Tout dans le discours, dans les mimiques, dans les éclats de rire de Régis Labeaume montre que son idée à lui est faite. Et que ce sera une déception cruelle si les gouvernements supérieurs n'embarquent pas dans l'aventure. «On va livrer la bâtisse», dit-il, en détachant chaque syllabe. «C'est là, là. Parlez-moi en plus si on n'a pas la réponse au 31 décembre! Vous vous trouverez un autre maire pour le faire dans 20 ans. Moi, c'est maintenant.»
Régis Labeaume se voit déjà prendre un vol Québec-New York pour aller rencontrer Gary Bettman dans son bureau sur Avenue of the Americas. Il n'a que trop hâte de lui faire le bilan de ses réalisations, un an après leur première rencontre.
Et en sortant, il passera un coup de fil à Hein Verbruggen, ex-membre du CIO et grand patron de SportAccord, le regroupement des fédérations sportives. «Je pourrai lui dire : "Hey, en passant, on est candidat!"»
Régis Labeaume sait déjà qui il verrait pour diriger une troisième candidature olympique de Québec. Mais il ne le dira pas encore publiquement. «Ce serait un coup chien à lui faire!» rigole-t-il.

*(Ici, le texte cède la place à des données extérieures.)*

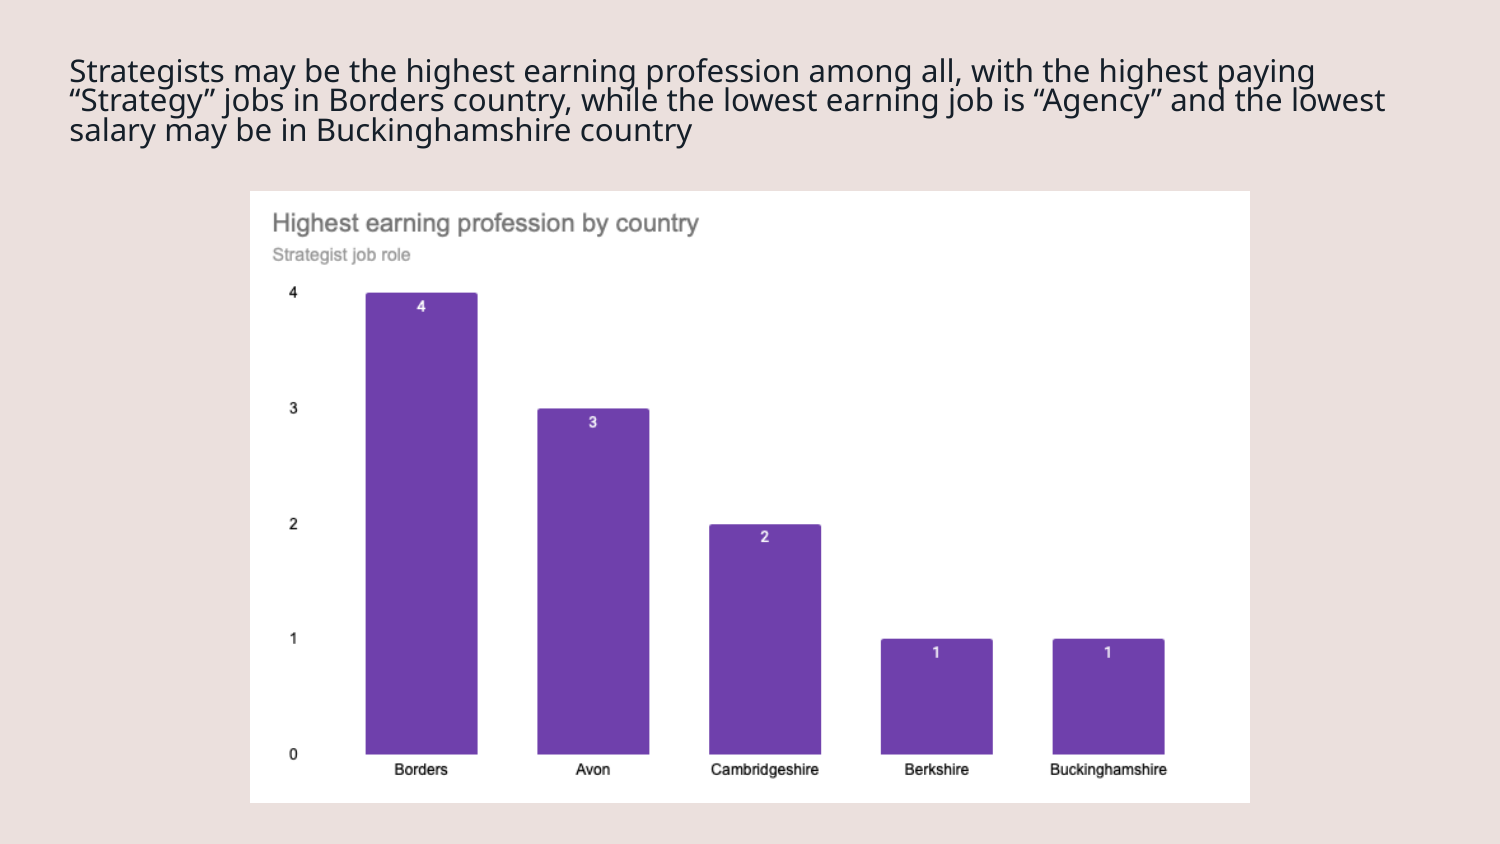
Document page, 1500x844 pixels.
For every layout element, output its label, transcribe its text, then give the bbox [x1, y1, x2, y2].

picture [250, 190, 1250, 803]
title Strategists may be the highest earning profession among all, with the highest paying “Strategy” jobs in Borders country, while the lowest earning job is “Agency” and the lowest salary may be in Buckinghamshire country [54, 43, 1446, 183]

ExpoCité a tout pour faire un magnifique coeur olympique, s'emballe le maire. Dans l'actuel Colisée, le patinage artistique et le patinage de vitesse courte piste. Au Pavillon de la jeunesse, le curling. Les milliers de journalistes auront leur centre de presse au Centre de foires. Bien sûr, un amphithéâtre pour le hockey, qui aurait gardé la vieille façade de l'hippodrome, «parce qu'elle est belle et qu'elle veut dire quelque chose», dit le maire. Et un anneau de glace couvert pour le patinage de vitesse longue piste. Avec des scènes en plein air pour des musiciens et un tramway qui passe au milieu du site.
«On peut avoir tous les sports de glace en marchant, en ayant une ambiance incroyable, s'enflamme Régis Labeaume. Ici, on fait tout le coeur des Olympiques en marchant. Lac-Beauport est pas loin, les Plaines sont pas loin, le Mont-Sainte-Anne et le Massif sont pas loin. On peut faire une proposition de site olympique comme ils n'ont jamais vu ça, concentré au centre-ville.»

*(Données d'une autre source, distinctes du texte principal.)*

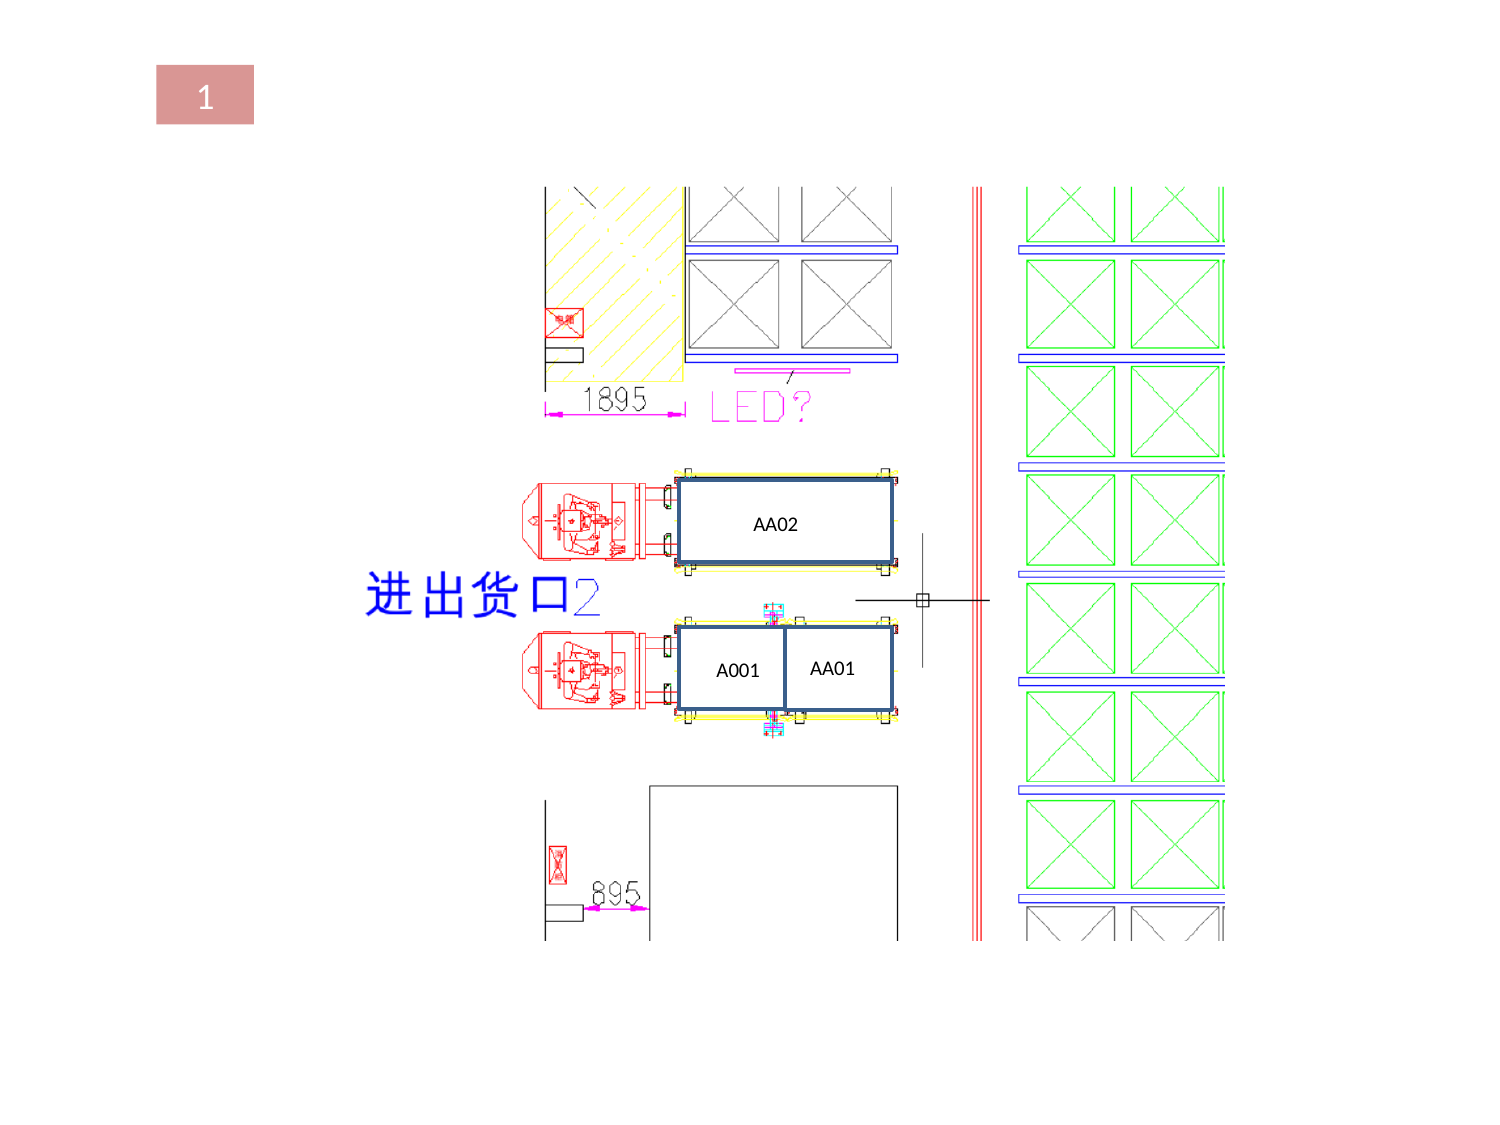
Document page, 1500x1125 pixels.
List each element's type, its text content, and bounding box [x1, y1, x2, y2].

text_box 1 [156, 64, 254, 125]
picture [298, 99, 1224, 1028]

Régis Labeaume a imaginé une cérémonie d'ouverture qui se déplacerait d'un stade à l'autre : un morceau au Colisée, un autre au Pavillon de la jeunesse, au nouvel amphithéâtre et dehors aussi, pourquoi pas. «Pas obligé d'avoir un stade de 40 000 à 60 000 personnes, dit-il. Tu mets le Cirque du Soleil et Robert Lepage là-dedans, et les gens n'en reviendraient pas!»
Le maire convient que, comme pour les candidatures précédentes, les plaines d'Abraham seraient probablement retenues comme grand lieu de rassemblement.

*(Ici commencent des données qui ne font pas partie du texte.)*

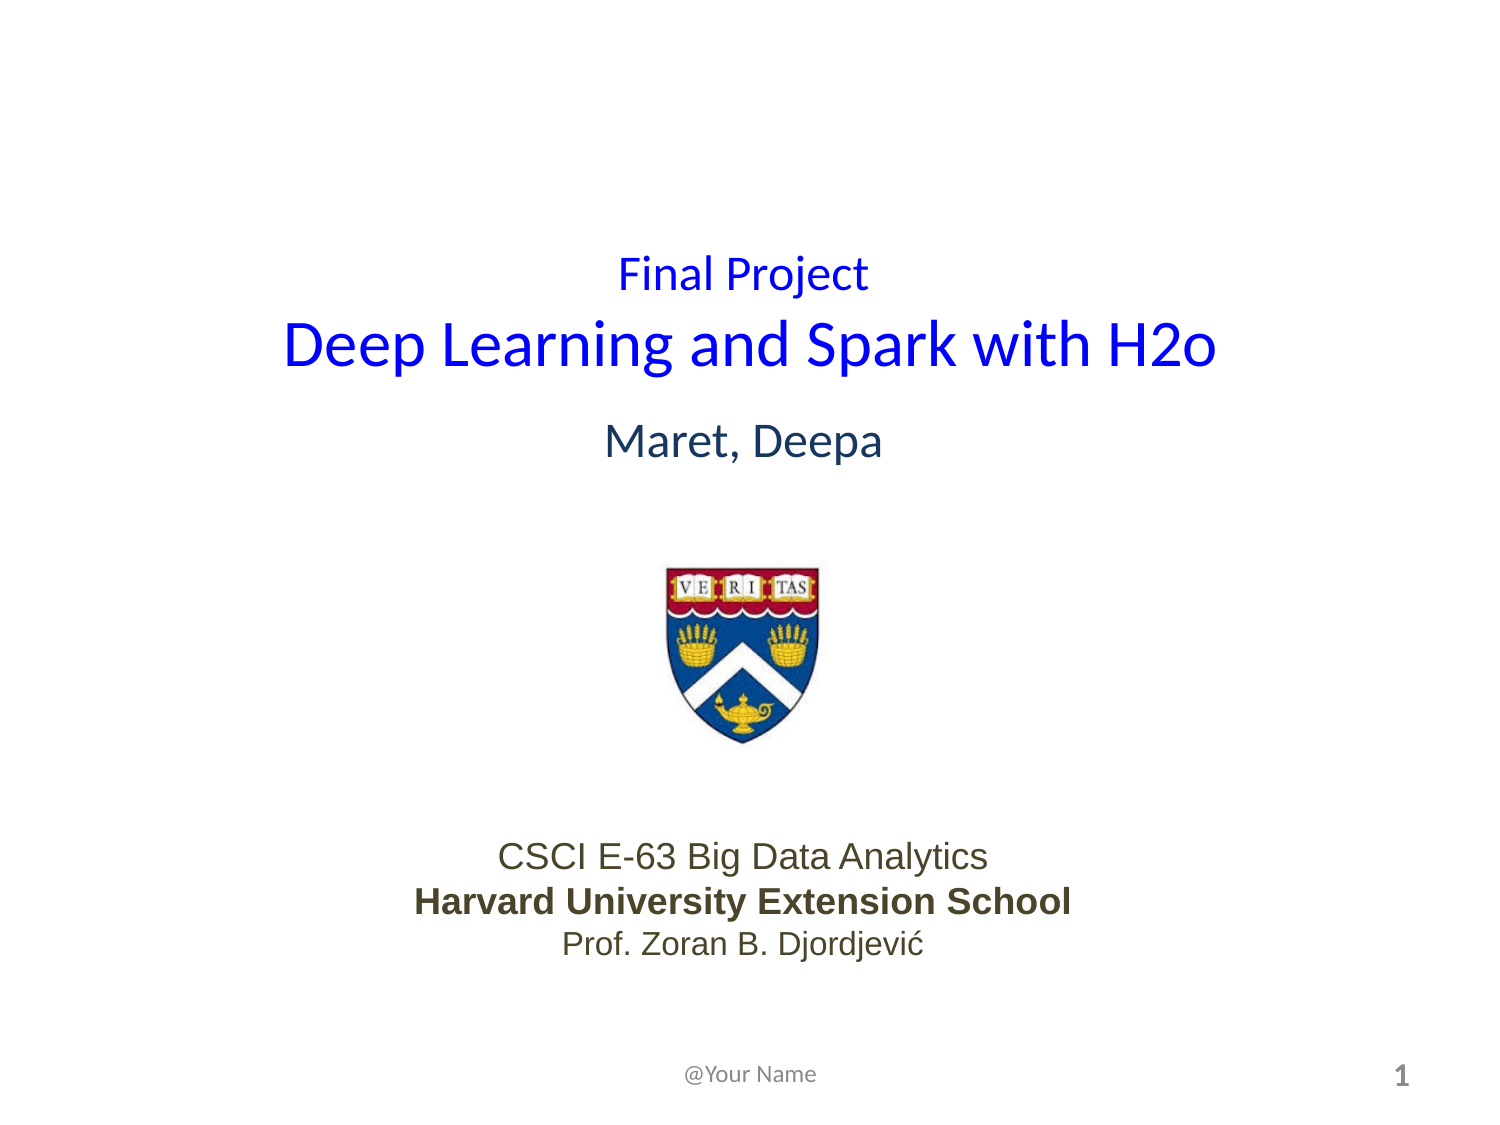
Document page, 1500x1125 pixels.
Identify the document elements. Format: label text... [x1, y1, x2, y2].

slide_number 1 [1074, 1042, 1425, 1103]
picture [649, 562, 838, 751]
text_box CSCI E-63 Big Data Analytics Harvard University Extension School Prof. Zoran B. Djordjević [337, 824, 1150, 1010]
subtitle Maret, Deepa [218, 399, 1269, 500]
title Final Project Deep Learning and Spark with H2o [106, 200, 1382, 500]
footer @Your Name [512, 1042, 988, 1103]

Oui, le lendemain de veille sera pénible si le rêve se dégonfle, admet le maire. Mais jamais autant qu'après les deux premiers échecs olympiques.
«Le principe là-dedans, c'est qu'on ne veut pas revivre les déceptions qu'on a déjà vécues, rappelle-t-il. Si on s'inscrit pour les Olympiques de 2022 et que ça ne marche pas, mais qu'il y a de bâti un amphithéâtre avec un club de hockey professionnel, ça va amortir beaucoup la déception. On ne veut plus tomber avec rien dans les mains et ça n'arrivera pas.»